Technical Concepts & Resources

Frameworks & Models

  • Manu Framework: Moral & ethical systems, Accountable governance, National sovereignty, Accessible & Inclusive, validity & Legitimacy
  • Digital Public Infrastructure (DPI): Aadhaar (identity), UPI (payments), e-sign (digital documents), DigiLocker (document storage), Consent Framework—collectively framed as "trust architectures"
  • Small Language Models (SLMs): Context-specific, sector-specific, decentralized models; can run on edge devices (mobile, IoT)
  • Agentic AI: AI agents with guardrails, data governance, and evaluation benchmarks for localized decision-making
  • Data Empowerment and Protection Architecture (DEPA): Framework for managing data use and consent

Platforms & Systems

  • Mission Kamiogi: India's national digital learning platform for civil service capacity building; accessible anytime, anywhere
  • IIPA Kogi (Aggregate Community Portal): Large-scale training delivery platform across India's governance ecosystem
  • E-Governance Systems: CPGS (Centralized Public Grievance System) referenced; mobile clinic deployment with hybrid AI/human doctors

Operational Models

  • Competency Gap Identification + Personalized Learning Pathways: Systematic approach to workforce development
  • Pilot Evaluation Frameworks: Critical gap identified—72% have pilots, only 45% have evaluation plans
  • Multilingual AI Support: Support for 22 Indian languages; emphasis on native language service delivery (e.g., ASHA workers)
  • Hybrid "AI + HI" Model: Augmentation rather than replacement; human judgment retained in decision loops
  • Carbon-Neutral Data Centers: Google commitment by 2030; India-specific renewable energy targets
  • Forest Monitoring AI (Brazil): Rural Environmental Registry + AI for deforestation/reforestation tracking

Research & Benchmarks

  • Global Survey (8,000 persons): By Apolitical on AI readiness, ethics understanding, pilot evaluation (referenced by Robin Scott)
  • BCG Productivity Prize: 1.75 trillion USD value identified for successful AI governance implementation
  • Doomsday Clock Reference: Audience question contextualizing AI geopolitics (mentioned 85 seconds to midnight, Jan 27, 2025)

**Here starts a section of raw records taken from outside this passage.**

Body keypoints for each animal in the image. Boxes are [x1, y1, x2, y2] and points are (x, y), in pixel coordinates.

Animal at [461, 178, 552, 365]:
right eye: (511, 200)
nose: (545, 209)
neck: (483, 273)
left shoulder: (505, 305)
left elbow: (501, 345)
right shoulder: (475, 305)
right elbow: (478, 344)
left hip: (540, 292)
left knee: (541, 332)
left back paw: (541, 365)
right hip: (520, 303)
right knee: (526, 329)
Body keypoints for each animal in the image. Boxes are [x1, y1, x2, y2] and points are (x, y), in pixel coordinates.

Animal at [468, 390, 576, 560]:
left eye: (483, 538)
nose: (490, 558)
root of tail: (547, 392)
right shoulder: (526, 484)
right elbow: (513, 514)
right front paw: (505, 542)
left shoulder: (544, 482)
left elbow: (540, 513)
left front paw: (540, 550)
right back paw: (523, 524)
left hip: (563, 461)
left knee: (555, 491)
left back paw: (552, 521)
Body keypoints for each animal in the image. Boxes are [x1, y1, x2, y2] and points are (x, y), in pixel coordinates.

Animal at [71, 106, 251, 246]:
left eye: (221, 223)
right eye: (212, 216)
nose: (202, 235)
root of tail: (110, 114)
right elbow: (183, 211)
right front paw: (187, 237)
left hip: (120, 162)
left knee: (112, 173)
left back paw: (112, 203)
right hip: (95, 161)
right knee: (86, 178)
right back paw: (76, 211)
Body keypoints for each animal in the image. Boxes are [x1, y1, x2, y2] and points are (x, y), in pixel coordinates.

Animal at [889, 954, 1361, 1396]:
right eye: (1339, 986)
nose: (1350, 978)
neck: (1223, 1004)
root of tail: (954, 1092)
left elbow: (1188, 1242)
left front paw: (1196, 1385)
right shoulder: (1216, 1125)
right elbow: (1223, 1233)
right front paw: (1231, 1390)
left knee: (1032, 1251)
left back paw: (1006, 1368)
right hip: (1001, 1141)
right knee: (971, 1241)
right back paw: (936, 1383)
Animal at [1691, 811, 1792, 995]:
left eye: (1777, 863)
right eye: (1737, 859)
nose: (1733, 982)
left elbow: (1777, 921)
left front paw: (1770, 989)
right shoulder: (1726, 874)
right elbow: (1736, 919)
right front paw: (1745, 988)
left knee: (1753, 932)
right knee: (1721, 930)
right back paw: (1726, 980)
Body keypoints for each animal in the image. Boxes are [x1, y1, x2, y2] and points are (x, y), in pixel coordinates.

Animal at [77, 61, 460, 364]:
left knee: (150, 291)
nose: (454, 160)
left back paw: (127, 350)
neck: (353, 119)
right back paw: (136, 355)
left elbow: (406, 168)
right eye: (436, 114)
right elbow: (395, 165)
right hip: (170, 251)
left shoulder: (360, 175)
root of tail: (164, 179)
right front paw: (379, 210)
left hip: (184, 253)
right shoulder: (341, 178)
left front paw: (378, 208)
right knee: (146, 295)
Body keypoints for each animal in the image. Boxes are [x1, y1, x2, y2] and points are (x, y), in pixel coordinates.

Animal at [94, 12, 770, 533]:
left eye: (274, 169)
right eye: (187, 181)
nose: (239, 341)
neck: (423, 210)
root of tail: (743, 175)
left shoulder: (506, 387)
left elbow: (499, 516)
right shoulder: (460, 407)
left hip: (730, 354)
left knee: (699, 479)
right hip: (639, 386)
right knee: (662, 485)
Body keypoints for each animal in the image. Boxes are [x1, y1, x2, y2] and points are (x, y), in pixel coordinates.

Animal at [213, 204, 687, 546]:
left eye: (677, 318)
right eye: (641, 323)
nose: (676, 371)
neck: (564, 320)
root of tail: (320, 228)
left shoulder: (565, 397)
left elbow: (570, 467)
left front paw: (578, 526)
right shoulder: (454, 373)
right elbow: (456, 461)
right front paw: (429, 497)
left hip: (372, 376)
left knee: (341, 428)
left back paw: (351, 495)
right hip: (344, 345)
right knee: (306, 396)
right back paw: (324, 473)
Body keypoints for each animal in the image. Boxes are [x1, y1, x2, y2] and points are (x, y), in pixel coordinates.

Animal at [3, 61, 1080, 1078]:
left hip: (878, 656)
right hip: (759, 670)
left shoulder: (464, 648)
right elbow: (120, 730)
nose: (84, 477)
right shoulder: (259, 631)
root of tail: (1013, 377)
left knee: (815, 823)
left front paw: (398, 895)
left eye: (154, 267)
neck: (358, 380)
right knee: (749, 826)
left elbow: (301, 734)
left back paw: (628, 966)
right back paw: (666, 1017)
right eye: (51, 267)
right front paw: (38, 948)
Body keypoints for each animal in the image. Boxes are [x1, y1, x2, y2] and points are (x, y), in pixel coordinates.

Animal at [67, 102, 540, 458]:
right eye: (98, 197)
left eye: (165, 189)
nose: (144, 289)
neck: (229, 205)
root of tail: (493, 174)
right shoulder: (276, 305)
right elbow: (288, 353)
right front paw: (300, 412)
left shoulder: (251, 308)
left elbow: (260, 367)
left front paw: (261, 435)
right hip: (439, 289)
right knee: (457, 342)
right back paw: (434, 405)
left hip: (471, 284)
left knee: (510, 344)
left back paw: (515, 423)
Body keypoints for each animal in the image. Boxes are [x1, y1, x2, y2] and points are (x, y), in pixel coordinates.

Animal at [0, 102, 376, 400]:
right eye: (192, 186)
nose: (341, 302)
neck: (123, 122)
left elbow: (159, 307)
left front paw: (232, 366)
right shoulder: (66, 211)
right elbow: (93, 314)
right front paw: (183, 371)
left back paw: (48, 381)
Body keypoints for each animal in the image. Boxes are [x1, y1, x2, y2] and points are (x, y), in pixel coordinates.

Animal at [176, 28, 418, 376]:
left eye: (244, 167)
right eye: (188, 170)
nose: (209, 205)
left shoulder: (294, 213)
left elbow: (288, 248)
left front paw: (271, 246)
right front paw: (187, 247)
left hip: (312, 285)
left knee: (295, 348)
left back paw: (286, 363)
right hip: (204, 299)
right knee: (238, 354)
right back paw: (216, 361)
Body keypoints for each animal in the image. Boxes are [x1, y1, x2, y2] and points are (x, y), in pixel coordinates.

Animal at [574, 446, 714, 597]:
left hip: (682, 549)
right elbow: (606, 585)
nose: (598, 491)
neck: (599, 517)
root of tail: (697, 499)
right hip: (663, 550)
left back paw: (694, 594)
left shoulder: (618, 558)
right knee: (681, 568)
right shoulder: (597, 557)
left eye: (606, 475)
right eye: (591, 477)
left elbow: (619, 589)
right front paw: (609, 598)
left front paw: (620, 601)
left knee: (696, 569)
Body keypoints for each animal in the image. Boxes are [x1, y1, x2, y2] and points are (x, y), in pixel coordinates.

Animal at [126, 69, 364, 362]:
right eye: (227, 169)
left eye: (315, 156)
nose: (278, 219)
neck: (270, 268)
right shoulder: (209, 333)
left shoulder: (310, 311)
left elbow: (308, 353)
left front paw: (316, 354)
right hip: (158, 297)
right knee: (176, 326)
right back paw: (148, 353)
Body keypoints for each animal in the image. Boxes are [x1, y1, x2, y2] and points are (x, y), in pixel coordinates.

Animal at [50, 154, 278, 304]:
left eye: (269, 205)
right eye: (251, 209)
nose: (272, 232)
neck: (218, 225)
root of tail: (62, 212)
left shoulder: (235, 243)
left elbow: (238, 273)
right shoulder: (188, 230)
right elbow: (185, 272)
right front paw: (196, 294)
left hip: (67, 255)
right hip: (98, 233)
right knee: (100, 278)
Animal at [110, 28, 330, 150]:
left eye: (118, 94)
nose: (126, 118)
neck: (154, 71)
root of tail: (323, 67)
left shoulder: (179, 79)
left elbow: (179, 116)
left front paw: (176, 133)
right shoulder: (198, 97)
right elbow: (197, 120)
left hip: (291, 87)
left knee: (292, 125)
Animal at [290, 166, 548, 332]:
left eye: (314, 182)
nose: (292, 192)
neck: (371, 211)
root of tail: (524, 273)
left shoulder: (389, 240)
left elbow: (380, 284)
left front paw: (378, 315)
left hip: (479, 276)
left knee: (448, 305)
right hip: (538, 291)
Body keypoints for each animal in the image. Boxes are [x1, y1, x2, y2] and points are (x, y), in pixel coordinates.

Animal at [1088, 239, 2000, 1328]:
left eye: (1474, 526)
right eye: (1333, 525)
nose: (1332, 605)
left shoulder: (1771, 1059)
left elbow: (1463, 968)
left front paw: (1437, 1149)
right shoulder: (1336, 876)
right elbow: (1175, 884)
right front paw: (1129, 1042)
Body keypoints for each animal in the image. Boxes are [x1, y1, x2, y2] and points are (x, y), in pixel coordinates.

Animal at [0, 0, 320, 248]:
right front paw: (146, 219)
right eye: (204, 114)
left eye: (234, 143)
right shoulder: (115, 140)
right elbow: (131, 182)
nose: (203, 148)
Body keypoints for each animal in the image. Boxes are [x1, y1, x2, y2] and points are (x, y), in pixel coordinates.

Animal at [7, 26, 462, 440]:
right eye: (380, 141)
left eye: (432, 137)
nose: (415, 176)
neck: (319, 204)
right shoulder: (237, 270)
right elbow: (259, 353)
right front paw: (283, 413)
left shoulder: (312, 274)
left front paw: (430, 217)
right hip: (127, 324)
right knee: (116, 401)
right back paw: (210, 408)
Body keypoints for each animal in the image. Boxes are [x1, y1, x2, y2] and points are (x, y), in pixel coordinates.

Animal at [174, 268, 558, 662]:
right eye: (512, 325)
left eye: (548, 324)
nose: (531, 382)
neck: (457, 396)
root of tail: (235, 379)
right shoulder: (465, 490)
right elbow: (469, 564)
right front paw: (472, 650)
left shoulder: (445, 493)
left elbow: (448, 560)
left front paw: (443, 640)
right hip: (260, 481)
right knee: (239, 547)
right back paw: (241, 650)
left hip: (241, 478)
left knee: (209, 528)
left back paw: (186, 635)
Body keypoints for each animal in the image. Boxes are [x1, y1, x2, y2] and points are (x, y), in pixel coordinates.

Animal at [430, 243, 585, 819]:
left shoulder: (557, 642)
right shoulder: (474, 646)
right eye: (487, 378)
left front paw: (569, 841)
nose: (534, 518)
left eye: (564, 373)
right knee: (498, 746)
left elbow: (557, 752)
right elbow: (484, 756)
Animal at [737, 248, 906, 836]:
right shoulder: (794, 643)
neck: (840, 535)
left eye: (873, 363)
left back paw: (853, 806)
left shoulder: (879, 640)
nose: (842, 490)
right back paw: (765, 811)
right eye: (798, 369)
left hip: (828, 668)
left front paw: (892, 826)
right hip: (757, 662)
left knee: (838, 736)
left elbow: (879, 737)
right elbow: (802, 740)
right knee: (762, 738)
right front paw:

Standards & Collaborative Initiatives

  • Digital Capacity Building Alliance Blueprint (launched by Minister Dr. Jendra Singh): Proposed collaborative framework combining:
    • Global AI principles
    • Digital public goods standards
    • Mission Kamiogi model
    • Multi-stakeholder participation (governments, industry, academia, civil society, startups, DBG partners)
  • AI Ethical Assessment Framework (Brazil): Provides guides on AI implementation risks for public service
  • UNESCO Competency Framework for AI: Referenced as needing contextualization/hyperlocalization

Document Quality Note: The transcript contains significant audio/transcription artifacts, grammatical inconsistencies, and unclear passages (likely from live transcription). Where ambiguity existed, I have preserved the core meaning while flagging uncertainty with qualifiers ("appears," "likely"). Core ideas and speaker attributions are reliable; specific technical details should be verified against official summit documents if available.